一聲如同玻璃破碎的聲音在空曠的賓館大廳裏響起。血色冰匕居然被破鐵鍬生生的砸碎了!
而任天那剛恢複了一點點的體力,也再次被老頭兒瘋癲的攻勢擊潰!他握著兩把隻剩半截的血色冰匕,一屁股跌坐在布滿冰霜的大理石地麵上,向旁翻滾了兩圈,這才躲過了老頭手中那已經更加破爛的鐵鍬。
當的一聲,鐵鍬砸在堅硬的大理石地麵上,巨大的反震力使它脫離了老頭兒的掌控,掉在地上發出一連串當當聲。
老頭兒不顧酸麻的手掌,看著翻向牆角的任天撲了上去。少年還沒來得急站起身,就被那老貨給按在地上。老頭揮舞著幹枯的拳頭,死命地捶打在任天的臉孔上。
任天被這突如其來的老拳打得離奇憤怒,他也顧不得麵前這個老家夥是人還是瘋子了,握緊手中的兩把斷匕,猛地刺向老頭兒雙肋!
噗!噗!老頭兒身子一頓,緩緩停下來滿是鮮血的拳頭,身子一歪跌倒在任天腳邊。
咳!咳咳!兩肺受到重創,殷虹的鮮血噴得老頭兒滿身都是,他想大口呼吸空氣,卻讓更多的血嗆進氣管中。
任天慢慢從地上靠著牆坐了起來,他拽過一條堆在牆角的破桌布,擦拭著臉上的鼻血。而那個老頭子居然一邊嗆血一邊說起話來。

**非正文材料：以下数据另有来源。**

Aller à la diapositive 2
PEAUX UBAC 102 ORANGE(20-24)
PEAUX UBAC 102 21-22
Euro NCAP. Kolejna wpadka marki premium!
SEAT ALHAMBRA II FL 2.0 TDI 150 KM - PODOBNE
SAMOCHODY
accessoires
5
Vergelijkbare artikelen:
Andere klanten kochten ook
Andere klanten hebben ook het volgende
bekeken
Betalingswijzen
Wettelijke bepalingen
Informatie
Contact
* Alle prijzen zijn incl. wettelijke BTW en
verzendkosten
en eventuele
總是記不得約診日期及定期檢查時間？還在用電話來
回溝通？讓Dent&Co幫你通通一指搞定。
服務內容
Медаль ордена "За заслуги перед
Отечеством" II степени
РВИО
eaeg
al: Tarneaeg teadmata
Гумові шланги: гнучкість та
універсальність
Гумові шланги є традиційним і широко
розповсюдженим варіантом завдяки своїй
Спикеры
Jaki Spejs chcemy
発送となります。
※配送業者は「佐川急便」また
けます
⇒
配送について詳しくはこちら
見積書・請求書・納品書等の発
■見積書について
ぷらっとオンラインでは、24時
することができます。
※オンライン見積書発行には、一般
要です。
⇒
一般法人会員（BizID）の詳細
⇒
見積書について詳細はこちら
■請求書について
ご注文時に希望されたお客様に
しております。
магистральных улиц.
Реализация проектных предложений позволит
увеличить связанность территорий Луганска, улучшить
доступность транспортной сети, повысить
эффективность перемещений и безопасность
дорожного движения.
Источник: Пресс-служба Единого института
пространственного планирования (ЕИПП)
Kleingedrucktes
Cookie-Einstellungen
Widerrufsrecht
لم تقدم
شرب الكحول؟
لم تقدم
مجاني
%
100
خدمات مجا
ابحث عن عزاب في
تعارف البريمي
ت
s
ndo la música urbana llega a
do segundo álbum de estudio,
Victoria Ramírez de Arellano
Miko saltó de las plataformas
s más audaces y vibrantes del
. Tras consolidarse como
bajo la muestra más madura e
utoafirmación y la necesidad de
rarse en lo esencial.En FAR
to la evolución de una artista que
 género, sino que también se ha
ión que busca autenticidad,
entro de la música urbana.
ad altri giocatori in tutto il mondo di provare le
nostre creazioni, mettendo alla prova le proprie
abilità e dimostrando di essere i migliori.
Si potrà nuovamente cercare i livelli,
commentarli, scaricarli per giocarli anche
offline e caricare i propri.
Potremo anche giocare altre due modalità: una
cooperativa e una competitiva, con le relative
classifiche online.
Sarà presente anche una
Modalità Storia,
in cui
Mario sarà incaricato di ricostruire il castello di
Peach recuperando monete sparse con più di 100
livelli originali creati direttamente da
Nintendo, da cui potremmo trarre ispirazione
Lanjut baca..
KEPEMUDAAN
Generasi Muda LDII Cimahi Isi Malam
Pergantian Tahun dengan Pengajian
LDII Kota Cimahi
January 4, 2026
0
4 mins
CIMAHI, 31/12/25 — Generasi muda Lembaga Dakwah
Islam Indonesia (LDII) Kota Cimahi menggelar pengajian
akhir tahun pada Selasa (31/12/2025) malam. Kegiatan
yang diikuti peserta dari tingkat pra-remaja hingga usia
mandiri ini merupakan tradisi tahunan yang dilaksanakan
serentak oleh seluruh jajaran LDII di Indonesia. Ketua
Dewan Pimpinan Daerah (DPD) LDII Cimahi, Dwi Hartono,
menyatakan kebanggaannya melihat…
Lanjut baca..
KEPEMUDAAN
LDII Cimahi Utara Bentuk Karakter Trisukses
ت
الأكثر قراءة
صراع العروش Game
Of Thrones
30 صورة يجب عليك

“唉,咳咳……我……我早就對……小凱說過……吃人是不對的……可……可他總是……喊餓……他是大破滅……滅後出生的……咳咳……沒有什麼……道德底線……希……希望你不要怪他……”老頭子奄奄一息的向任天求著情。
任天低著頭,把兩柄斷匕收回掌心,似乎不想給老者什麼答複。
“我……我是沒有……沒吃過人的……請……請你相信我……咳咳……隻要……要……能放小凱一條……生路……我……我就告訴你一個……一個你們異能者的……秘密……”老者畢竟是親眼看到任天從掌心抽出血色冰匕的,他這才發現自己是多麼的倒黴,但他同時也明白了孫子小凱,為什麼一定要吃了這個少年。
“我沒興趣知道,想殺我的人,我不會留情!”任天麵無表情的答道。
“你……你……你們這些異能者……咳咳……都……都他媽是畜生!我女兒……就……就是被你們異能者……奸……奸殺的!你們……你們這些養尊處優的……的人麵禽獸……咳咳……都……該……死!!!”他竟然在生命的最後時刻爆發出駭人的力量,再次搖晃著爬了起來!
任天見狀連忙再次抽出掌心內的血色冰匕,但長度卻是比以前的短了一些,並且手臂也變得更加蒼白。可此時任天已經顧不得這些了,他聚起不多的體力,從地麵彈了起來,伸出冰匕一刀劃破了老東西的喉嚨。
當啷啷啷、撲通……老頭兒鬆開破鐵鍬,終於摔倒在地上再也爬不起來。猩紅的鮮血從他身下緩緩地流淌出來,在大理石地板上蔓延開,空氣中彌漫著濃濃的血腥味。
“爺爺!”一聲淒厲的慘嚎,打斷了任天因第一次親手殺人後,所表現出的恍惚。